In his original optimal scheme of signal representation, Gabor implemented a Gaussian window and critical sampling density of the combined time-frequency (TF) space, and a complex-exponential, harmonic, kernel. This expansion was later investigated using different window functions, and/or sampling densities, and/or kernel functions. In the present work we investigate the application of two specific, non-standard, families of kernel functions.

The window function proposed by Gabor is the best in terms of the joint entropy, i.e. the compactness of the representation in the combined space. However, using this window function, or any other "well-behaved" localized function, with critical sampling of the combined Gabor space, entails a problem of stability, i.e., the set of Gabor elementary functions do not constitute a frame.

The purpose of this work is to examine advantages afforded by two specific families of non-exponential kernel functions. In particular, a "well localized" window function is used with these kernels in order to examine whether such a combination can overcome the problem of representation stability, inherent in the case of critical sampling.

We show that there is a solution to the problem of stability in the case of critical sampling by using unconventional kernel. In the case of the first kernel proposed in this study, we extract one of the unique properties of the solution, and generalize it with the goal to achieve stability. The set of Gabor elementary function does not constitute, in this case, a frame over the interval of its periodicity, but it does constitute a frame over subinterval of the periodicity. In the case of the second proposed kernel, we attempt to achieve stability by using variable resolution over the TF combined space, having low resolution for high frequencies and high resolution for low frequencies.

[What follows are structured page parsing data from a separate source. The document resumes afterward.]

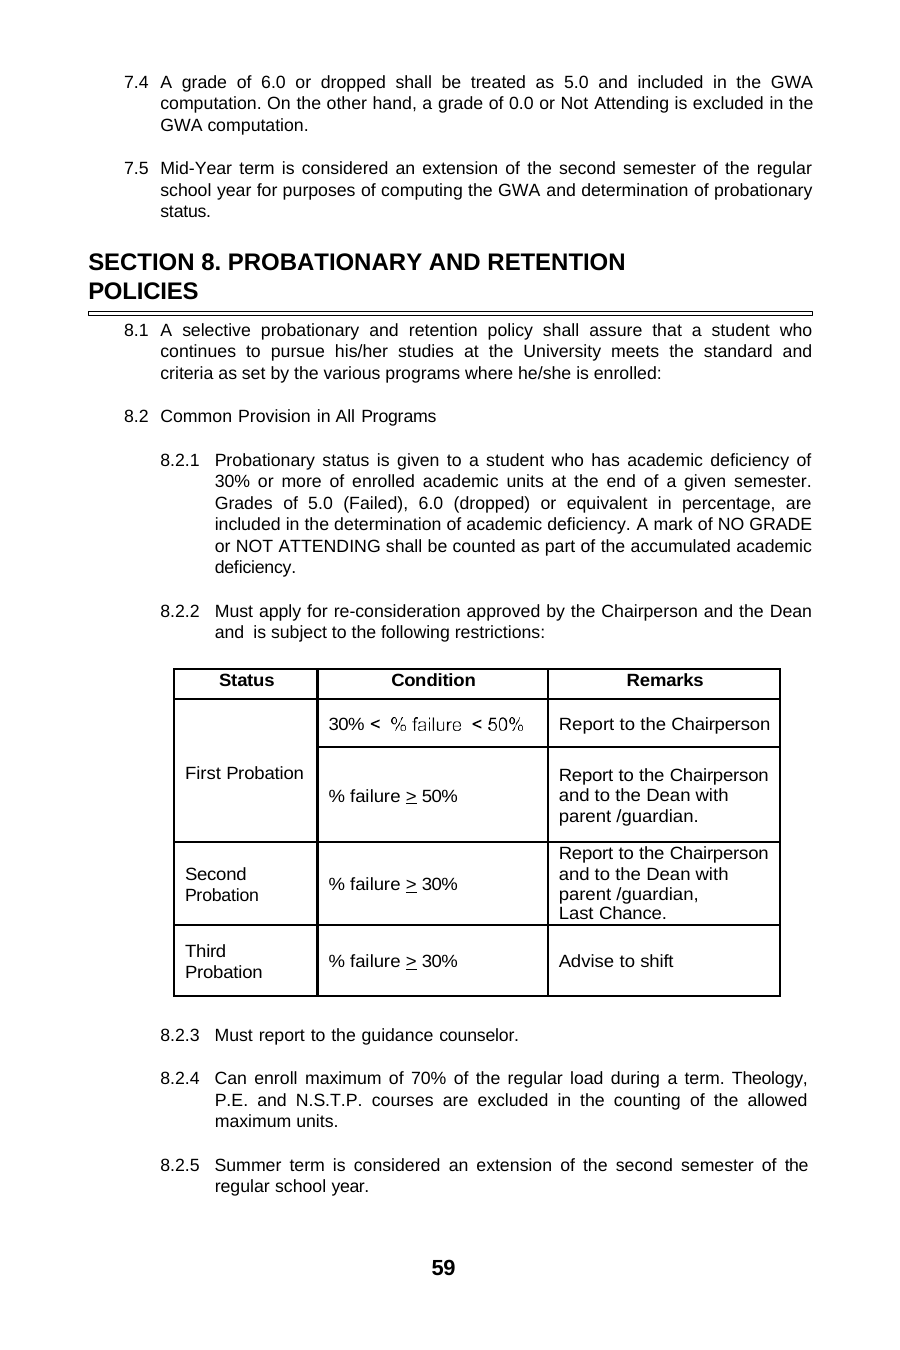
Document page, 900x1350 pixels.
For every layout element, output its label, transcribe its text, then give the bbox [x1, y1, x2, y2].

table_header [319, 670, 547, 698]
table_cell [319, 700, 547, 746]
text regular school year. [214, 1176, 846, 1197]
list Must apply for re-consideration approved by the Chairperson and the Dean and is subject to the following restrictions: [160, 600, 812, 642]
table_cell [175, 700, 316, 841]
text P.E. and N.S.T.P. courses are excluded in the counting of the allowed maximum units. [214, 1090, 846, 1132]
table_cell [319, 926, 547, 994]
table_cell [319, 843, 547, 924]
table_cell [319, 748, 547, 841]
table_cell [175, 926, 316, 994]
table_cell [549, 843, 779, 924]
list Can enroll maximum of 70% of the regular load during a term. Theology, [160, 1068, 846, 1088]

Using the first type of non-exponential kernel, we propose new ways of how to construct the best representation set for a given implementation. This is done by improving the frame properties and the TF localization of the representation set. It is shown that the localization in the frequency domain can be improved without effecting the time domain localization, but it can not be done in such a way that the frequency representation of the proposed elementary functions will be square integrable. Lastly, we also address the issue of controlling the redundancy in the L²(R) spanning set {g_mn(x)} by selection of the appropriate kernel function.